The one honest weakness Pablo acknowledges is customer support. Rapid growth — from under one million group customers in 2021 to over ten million by 2025 — has strained a model built around digital self-service. Improving async and AI-assisted support is a stated current priority.

Opening Private Markets to Everyone: From €100,000 Minimum to €1

One of the most commercially significant developments Pablo discusses is Trade Republic's September 2025 launch of private market funds accessible from €1 — a direct consequence of the EU's ELTIF 2.0 regulation, which removed the €100,000 minimum investment previously required under Spanish law.

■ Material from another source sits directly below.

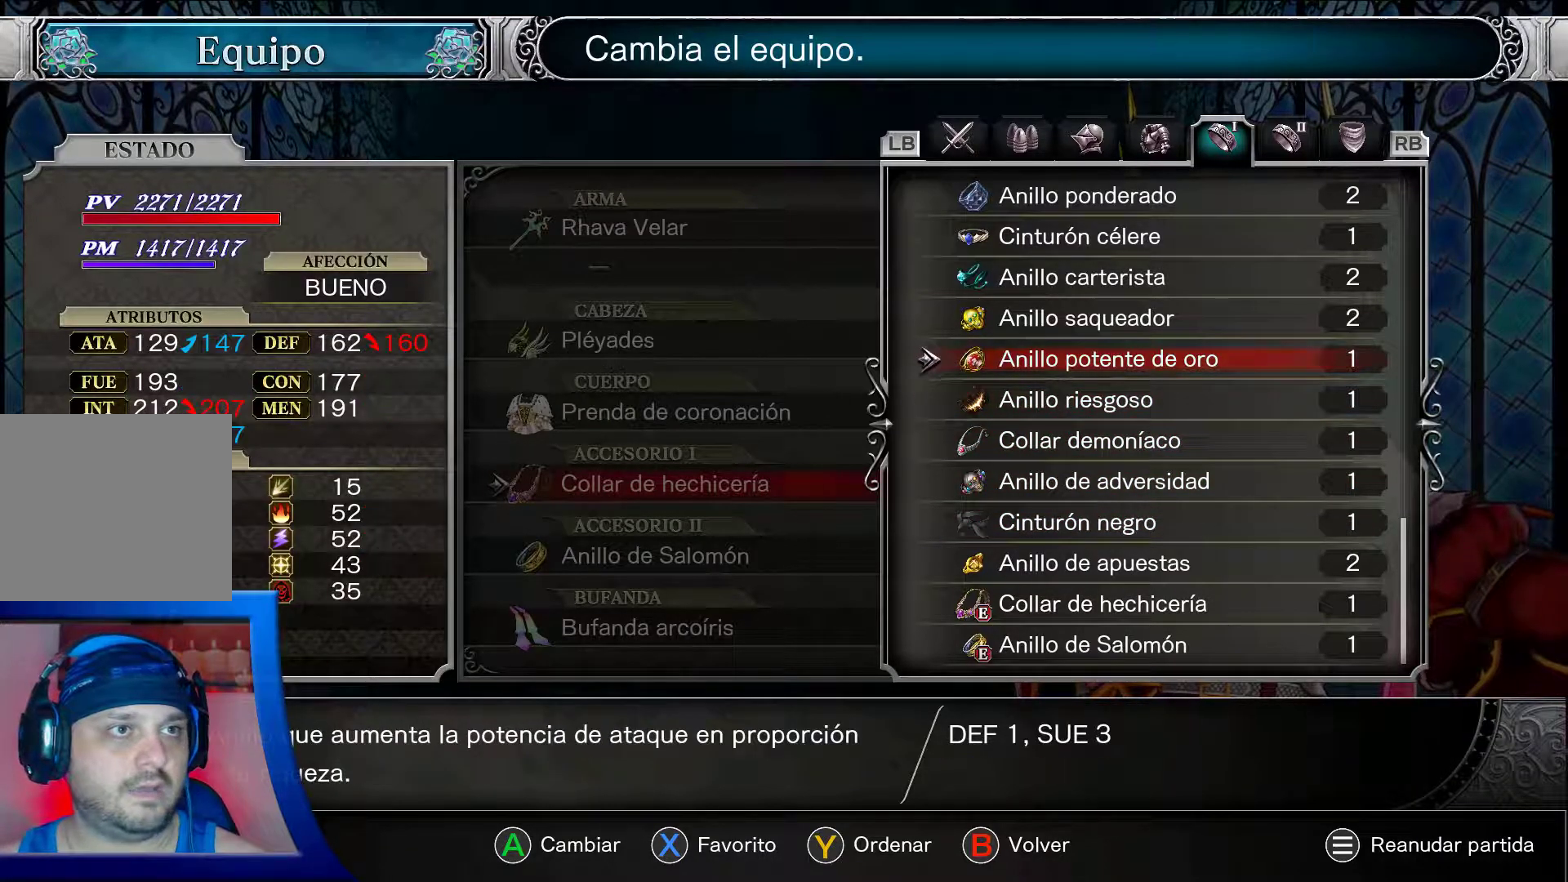
{"buttons": ["A", "DPAD_UP"], "left_stick": "center", "right_stick": "center", "events": [[33, "DPAD_UP", "up"], [100, "DPAD_UP", "down"], [250, "DPAD_UP", "up"], [383, "DPAD_UP", "down"]]}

Private equity and private credit have historically been reserved for family offices and institutional investors, largely because of liquidity constraints: capital is committed for seven to ten years, and historical IRRs above public market equivalents partly reflect that illiquidity premium. Pablo notes that Goldman Sachs's annual family office survey consistently shows alternative assets — private equity, real estate, private credit — as the largest allocation category among the ultra-wealthy.

Trade Republic's solution to the liquidity problem is a fund-of-funds structure (in partnership with EQT and Apollo, whose holdings include Idealista and Vinted) that maintains a portion in cash to facilitate early redemptions, and a secondary market mechanism where buy and sell orders are matched across the platform's savings plan holders. In the first three months after launch, every investor who wanted to exit was able to do so.

"Family offices typically hold more in private markets than in any other asset class. We want every saver — not just the wealthy — to have that option."

— Pablo López

The Numbers: 10× Market Share, 10M Customers, €12.5B Valuation

Trade Republic's Spanish trajectory has been steep. When Pablo joined in 2021, the group had fewer than one million customers globally. By early 2026, Spain alone exceeded one million, the group had surpassed ten million across eighteen European countries, and assets under management stood above €150 billion.

In terms of Spanish market share among investment platforms, Trade Republic grew from 0.3% to 3.2% during 2025 alone — a tenfold increase — moving it past MyInvestor and N26 into fourth position behind Revolut, Imagin and OpenBank. Pablo considers Trade Republic the second true neobank in Spain in terms of positioning, given that Imagin is a CaixaBank subsidiary.

The group's last external capital event was a 2024 secondary transaction that valued the company at €12.5 billion, bringing in new investors including Wellington Management, GIC, Fidelity and Khosla Ventures alongside existing backers Sequoia, Accel and Founders Fund. The transaction was structured as a secondary sale — early investors and employees receiving liquidity — rather than primary fundraising, reflecting three consecutive years of profitability.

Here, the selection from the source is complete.